** Input data follows **
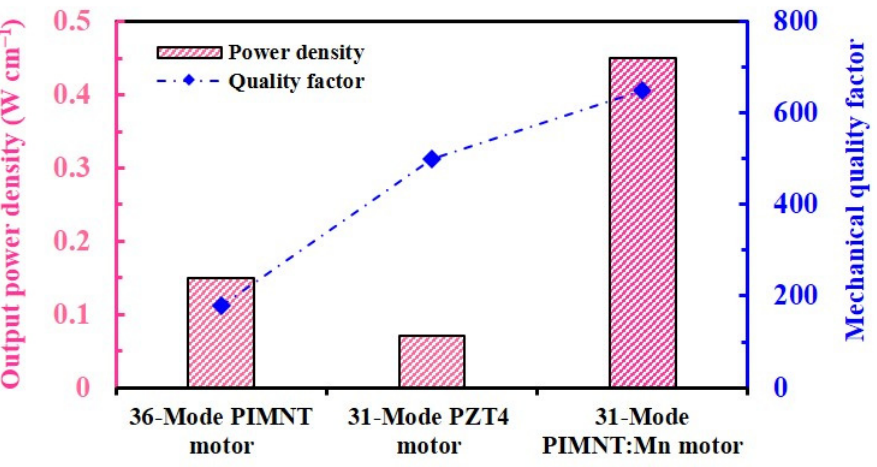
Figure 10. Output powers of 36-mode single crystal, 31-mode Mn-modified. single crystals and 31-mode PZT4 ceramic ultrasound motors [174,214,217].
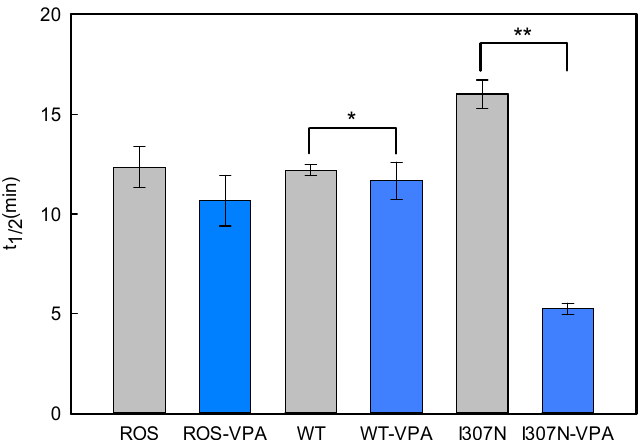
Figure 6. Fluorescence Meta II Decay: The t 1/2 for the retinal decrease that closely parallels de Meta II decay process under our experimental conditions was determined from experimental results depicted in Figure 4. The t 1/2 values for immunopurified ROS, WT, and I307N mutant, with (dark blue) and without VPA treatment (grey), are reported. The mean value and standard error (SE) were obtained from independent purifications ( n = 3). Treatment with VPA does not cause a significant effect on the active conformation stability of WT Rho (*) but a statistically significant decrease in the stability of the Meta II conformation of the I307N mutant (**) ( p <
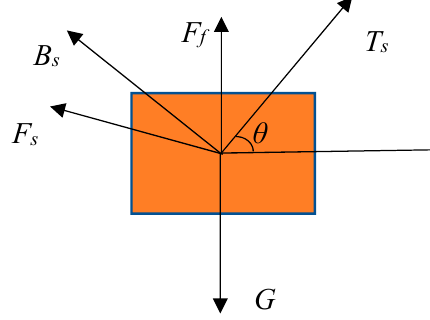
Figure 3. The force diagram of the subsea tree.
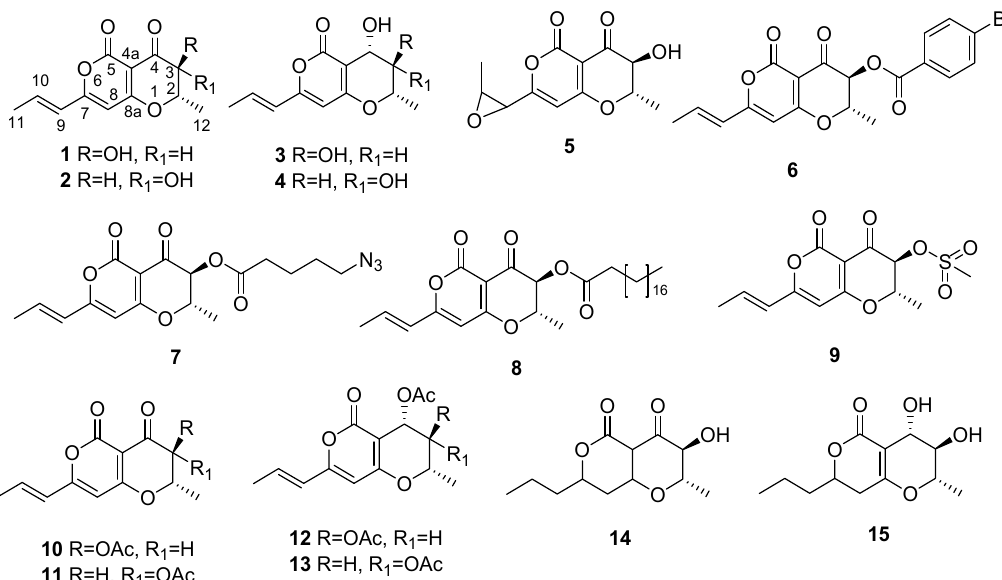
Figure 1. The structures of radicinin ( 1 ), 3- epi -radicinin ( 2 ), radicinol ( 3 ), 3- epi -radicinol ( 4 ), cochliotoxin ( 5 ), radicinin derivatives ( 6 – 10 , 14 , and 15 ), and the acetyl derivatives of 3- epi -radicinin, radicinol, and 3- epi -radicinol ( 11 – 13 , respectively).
** End of Input data **
Problem to solve =>
In the listing, find the line containing "Figure 3. The" and repeat it and every later line through the last one, word for word, excluding the pictures.

Response =>
Figure 3. The force diagram of the subsea tree.
Figure 1. The structures of radicinin ( 1 ), 3- epi -radicinin ( 2 ), radicinol ( 3 ), 3- epi -radicinol ( 4 ), cochliotoxin ( 5 ), radicinin derivatives ( 6 – 10 , 14 , and 15 ), and the acetyl derivatives of 3- epi -radicinin, radicinol, and 3- epi -radicinol ( 11 – 13 , respectively).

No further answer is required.